# Today



## AmbikaGR (Dec 31, 2007)

:--big_grin:​


----------



## RedDogs (Jan 30, 2010)

Horray!!! We want some stories to go with that picture!


----------



## Oaklys Dad (Dec 28, 2005)

Congratulations!


----------



## Jax's Mom (Oct 16, 2009)

Congratulations!


----------



## Ljilly28 (Jan 22, 2008)

Go Oriana!! (I think!?) Jersey?! (Maybe). Tell us the story


----------



## AmberSunrise (Apr 1, 2009)

Congratulations !!!


----------



## AtticusJordie (Aug 15, 2006)

Way to go!

Cool award, too!

SJ


----------



## sammydog (Aug 23, 2008)

Way to go Hank and Oriana!! Let's hear more about it!


----------



## janine (Aug 8, 2009)

Congratulations!!!!


----------



## IowaGold (Nov 3, 2009)

Feels pretty darn good, doesn't it? I can't wait to try again!


----------



## desilu (Nov 2, 2006)

Awesome! Congratulations!!!


----------



## Maxs Mom (Mar 22, 2008)

CONGRATS HANK!!!!

May I ask, was that "Westchester Co NY"? Where was the test? I used to live out there.
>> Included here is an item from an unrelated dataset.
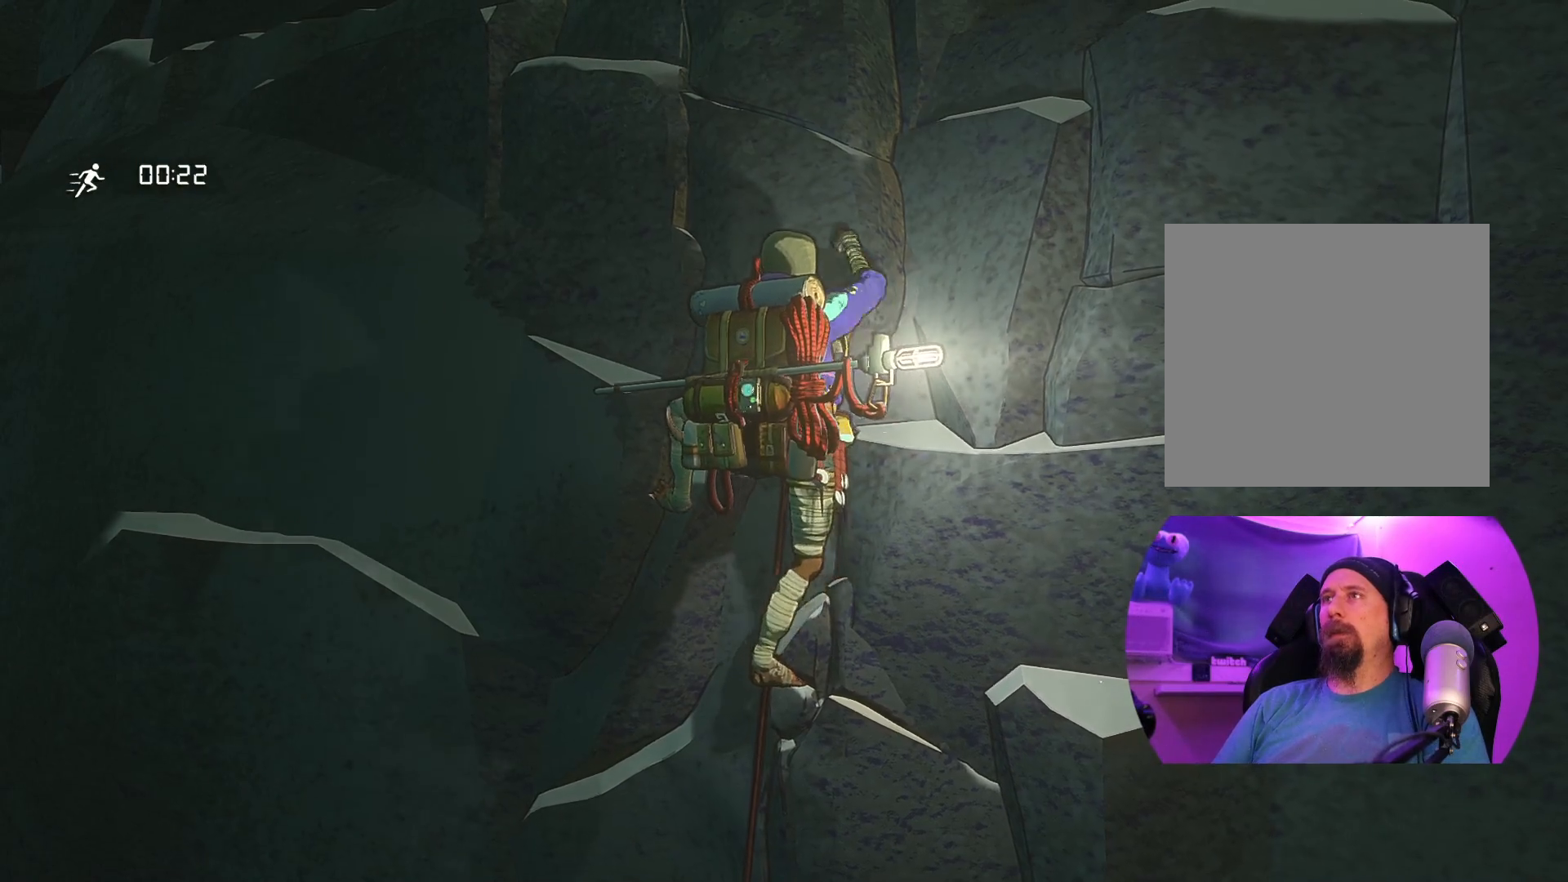
{"buttons": [], "left_stick": "up", "right_stick": "center", "events": []}
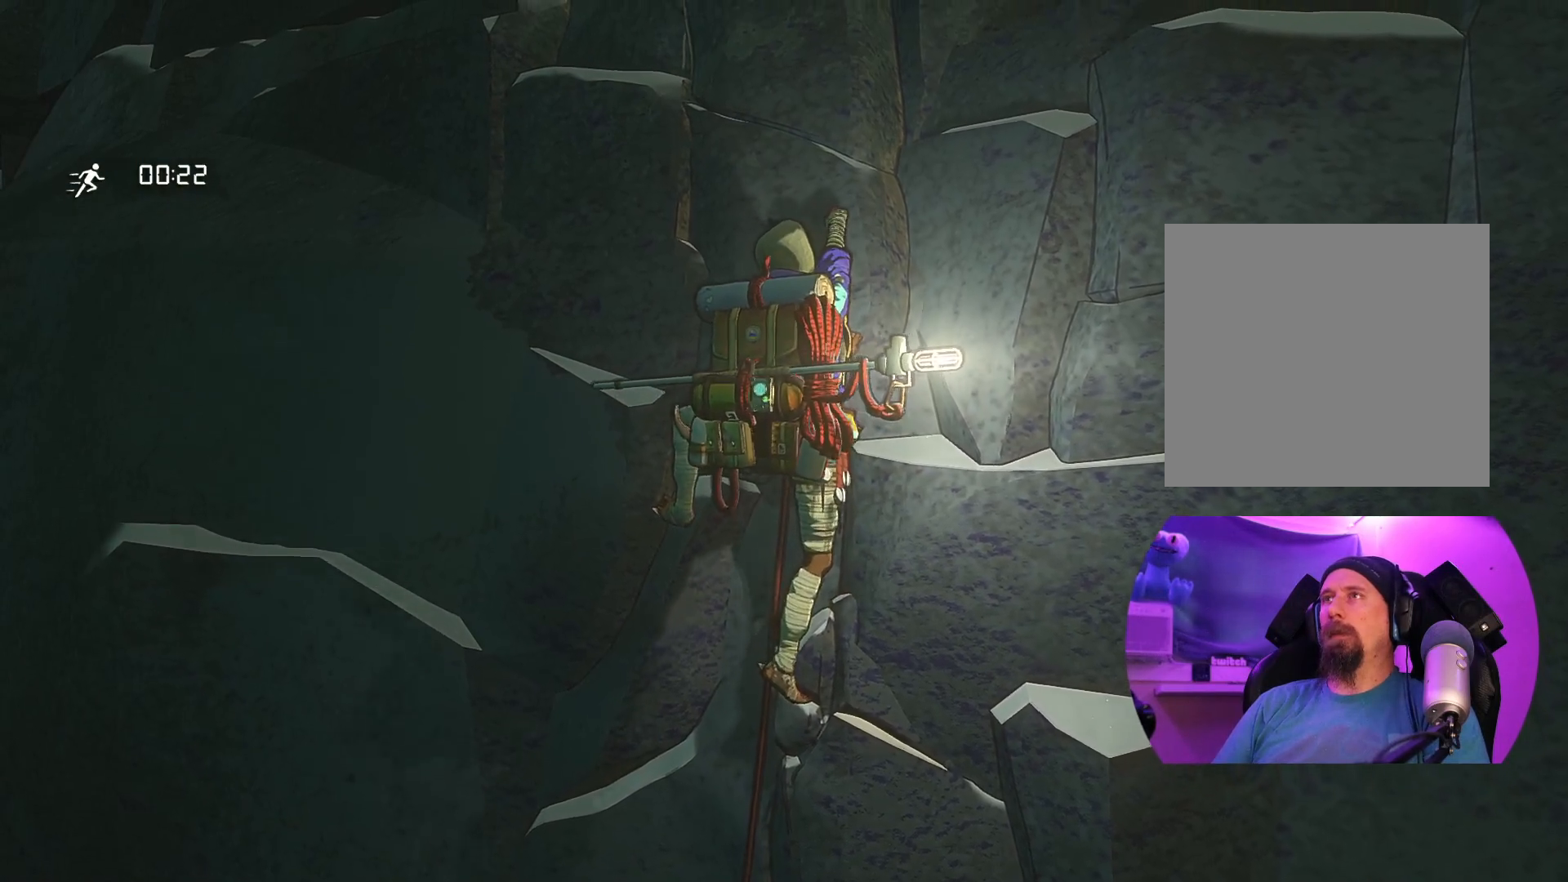
{"buttons": [], "left_stick": "up", "right_stick": "center", "events": []}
I was in horses at the time, but there is some BEAUTIFUL countryside, I bet there could be some fun places for dogs. 

Ann


----------



## AmbikaGR (Dec 31, 2007)

Sorry for the "teaser". 
It was Oriana who got her first Junior Hunter leg. Not a thing of beauty, well the marking was but not so much the delivery to hand of the flyers. We still need to work on this aspect some more.



Maxs Mom said:


> CONGRATS HANK!!!!
> 
> May I ask, was that "Westchester Co NY"? Where was the test? I used to live out there. I was in horses at the time, but there is some BEAUTIFUL countryside, I bet there could be some fun places for dogs.
> 
> Ann


Yes Ann, it is Westchester County NY. We train on the grounds outside of Stewart Airport in Newburg/Montgomery.


----------



## hotel4dogs (Sep 29, 2008)

whoooooo hooooooo way to go!!!! So proud of you guys!!!!


----------



## GoldenSail (Dec 30, 2008)

Yay! You guys rock!


----------



## hollyk (Feb 21, 2009)

Congratulations !


----------



## GoldenGrady (Jun 5, 2009)

Congrat's on you and your dog's accomplishment!


----------